Depuis le début des auditions, nous ressentons un malaise grandissant face à des personnalités de haut rang qui ne savent rien, n’étaient au courant de rien et pour certaines mentent outrageusement alors qu’elles s’expriment sous serment. Je pense à ces responsables qui assurent ne rien savoir et ne rien connaitre de la vie et des fonctions de ce Mignon (au sens où l’on qualifiait au XVèmesiècle le confident du Roi) alors qu’ils le saluaient et le rencontraient régulièrement, ce dont les nombreuses photos produites attestent.

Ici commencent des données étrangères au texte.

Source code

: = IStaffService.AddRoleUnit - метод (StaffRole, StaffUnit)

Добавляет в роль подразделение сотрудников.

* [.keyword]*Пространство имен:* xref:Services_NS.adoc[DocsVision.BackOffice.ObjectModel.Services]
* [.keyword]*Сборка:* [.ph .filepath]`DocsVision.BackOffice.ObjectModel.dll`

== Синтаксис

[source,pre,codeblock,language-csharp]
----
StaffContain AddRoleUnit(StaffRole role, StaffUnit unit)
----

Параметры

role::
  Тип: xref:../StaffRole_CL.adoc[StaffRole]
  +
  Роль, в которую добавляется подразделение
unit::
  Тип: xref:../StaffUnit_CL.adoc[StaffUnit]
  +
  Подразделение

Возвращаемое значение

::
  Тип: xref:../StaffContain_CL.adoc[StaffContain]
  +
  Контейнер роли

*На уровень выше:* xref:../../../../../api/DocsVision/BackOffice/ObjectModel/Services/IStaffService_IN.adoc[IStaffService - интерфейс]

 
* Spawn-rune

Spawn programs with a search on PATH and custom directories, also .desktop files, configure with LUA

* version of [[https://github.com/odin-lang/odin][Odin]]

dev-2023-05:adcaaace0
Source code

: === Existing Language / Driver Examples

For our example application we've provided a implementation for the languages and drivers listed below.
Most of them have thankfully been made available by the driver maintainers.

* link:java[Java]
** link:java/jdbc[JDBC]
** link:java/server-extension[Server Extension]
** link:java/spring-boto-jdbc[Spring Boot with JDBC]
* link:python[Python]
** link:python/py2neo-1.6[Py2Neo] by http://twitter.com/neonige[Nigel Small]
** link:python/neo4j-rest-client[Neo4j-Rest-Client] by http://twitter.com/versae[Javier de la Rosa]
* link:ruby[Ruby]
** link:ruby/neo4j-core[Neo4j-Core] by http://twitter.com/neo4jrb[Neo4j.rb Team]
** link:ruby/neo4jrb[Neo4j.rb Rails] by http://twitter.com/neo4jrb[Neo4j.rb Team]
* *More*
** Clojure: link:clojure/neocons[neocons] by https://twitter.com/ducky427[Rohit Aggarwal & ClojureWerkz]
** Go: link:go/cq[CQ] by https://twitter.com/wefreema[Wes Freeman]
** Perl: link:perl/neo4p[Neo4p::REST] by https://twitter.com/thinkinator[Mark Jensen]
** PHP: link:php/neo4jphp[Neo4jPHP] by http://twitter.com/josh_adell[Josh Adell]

Une certitude commence cependant à poindre : celle d’une grave erreur qui a été cachée plutôt que d’appliquer à l’individu les sanctions qui lui revenaient. Et là commence le questionnement de ce qui peut justifier un tel traitement et susciter une telle protection. On découvre alors que monsieur Benalla n’était pas chargé de la sécurité du Président mais ne le quittait pas pour autant ; qu’il était armé ; qu’il bénéficiait d’une voiture et d’un téléphone de service, d’un appartement ; qu’il n’a pas fait de déclaration de patrimoine pourtant obligatoire et acte symbolique de cette République exemplaire ; qu’il a été promu à des grades élevés de façon surprenante ; qu’il faisait figure d’autorité ; qu’il entrait librement à l’Assemblée nationale, pour faire du sport comme il le dit ou garder un œil sur les députés turbulents ? Chaque jour apporte de nouvelles déclarations et des témoignages contradictoires des personnes interrogées.

Admettons-le : avec rigueur, sérieux, méthode et sans passion, la commission d’enquête sénatoriale présidée par Philippe Bas permet de comprendre ce qui ne fonctionne pas au sommet de l’Etat. Si le Président ne peut être tenu responsable, protégé par la Constitution, il n’en reste pas moins contraint de faire respecter les lois de la République par son entourage. Il nous a promis une République exemplaire. Elle doit commencer à s’appliquer à son premier cercle. Critiquer la presse, qui a permis de dévoiler ce qui jusqu’alors avait été tenu secret, est une erreur car cela place le Président dans la catégorie des « Trump ». Menacer les députés qui sont tentés de « sortir du rang » illustre le peu de respect dans lequel il tient son armée parlementaire. Enfin, on nous dit que la France, depuis un an, est dirigée comme une entreprise. C’est vrai dans la verticalité des décisions ; cela l’est moins dans la rigueur et la déontologie des règles de gouvernance du Medef, qui s’y appliquent.